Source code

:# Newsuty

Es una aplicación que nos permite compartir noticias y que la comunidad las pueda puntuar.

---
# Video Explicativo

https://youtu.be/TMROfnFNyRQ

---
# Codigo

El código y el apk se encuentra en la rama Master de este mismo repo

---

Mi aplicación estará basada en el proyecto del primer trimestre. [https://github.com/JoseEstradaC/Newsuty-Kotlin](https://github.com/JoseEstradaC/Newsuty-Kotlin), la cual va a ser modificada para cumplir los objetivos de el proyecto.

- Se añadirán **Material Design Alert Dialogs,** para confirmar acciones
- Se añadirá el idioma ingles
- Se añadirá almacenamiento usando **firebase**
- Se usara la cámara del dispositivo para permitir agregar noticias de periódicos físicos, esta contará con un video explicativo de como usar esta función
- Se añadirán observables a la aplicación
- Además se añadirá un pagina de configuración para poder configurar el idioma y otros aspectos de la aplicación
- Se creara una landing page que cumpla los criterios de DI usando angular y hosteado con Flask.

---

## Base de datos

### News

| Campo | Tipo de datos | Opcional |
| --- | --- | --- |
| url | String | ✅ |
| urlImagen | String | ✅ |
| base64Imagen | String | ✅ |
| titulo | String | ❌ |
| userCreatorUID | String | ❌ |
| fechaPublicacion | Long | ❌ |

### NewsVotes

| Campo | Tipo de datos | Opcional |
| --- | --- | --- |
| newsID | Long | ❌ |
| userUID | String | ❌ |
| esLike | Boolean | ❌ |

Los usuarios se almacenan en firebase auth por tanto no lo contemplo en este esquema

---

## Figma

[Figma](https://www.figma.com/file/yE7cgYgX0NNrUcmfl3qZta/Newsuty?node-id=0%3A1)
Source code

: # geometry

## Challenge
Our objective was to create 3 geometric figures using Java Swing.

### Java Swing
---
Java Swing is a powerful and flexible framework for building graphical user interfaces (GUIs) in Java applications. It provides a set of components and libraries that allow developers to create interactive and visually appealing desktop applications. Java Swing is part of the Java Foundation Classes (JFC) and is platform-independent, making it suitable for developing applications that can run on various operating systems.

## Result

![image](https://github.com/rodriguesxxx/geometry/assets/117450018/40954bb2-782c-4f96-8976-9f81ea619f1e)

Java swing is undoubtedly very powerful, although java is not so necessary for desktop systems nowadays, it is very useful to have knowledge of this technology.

§

## What you need to do
Reproduce the data word for word, from the line containing "## Base de datos" up to and including the last line of the data.

## Solution to the problem
## Base de datos

### News

| Campo | Tipo de datos | Opcional |
| --- | --- | --- |
| url | String | ✅ |
| urlImagen | String | ✅ |
| base64Imagen | String | ✅ |
| titulo | String | ❌ |
| userCreatorUID | String | ❌ |
| fechaPublicacion | Long | ❌ |

### NewsVotes

| Campo | Tipo de datos | Opcional |
| --- | --- | --- |
| newsID | Long | ❌ |
| userUID | String | ❌ |
| esLike | Boolean | ❌ |

Los usuarios se almacenan en firebase auth por tanto no lo contemplo en este esquema

---

## Figma

[Figma](https://www.figma.com/file/yE7cgYgX0NNrUcmfl3qZta/Newsuty?node-id=0%3A1)
Source code

: # geometry

## Challenge
Our objective was to create 3 geometric figures using Java Swing.

### Java Swing
---
Java Swing is a powerful and flexible framework for building graphical user interfaces (GUIs) in Java applications. It provides a set of components and libraries that allow developers to create interactive and visually appealing desktop applications. Java Swing is part of the Java Foundation Classes (JFC) and is platform-independent, making it suitable for developing applications that can run on various operating systems.

## Result

![image](https://github.com/rodriguesxxx/geometry/assets/117450018/40954bb2-782c-4f96-8976-9f81ea619f1e)

Java swing is undoubtedly very powerful, although java is not so necessary for desktop systems nowadays, it is very useful to have knowledge of this technology.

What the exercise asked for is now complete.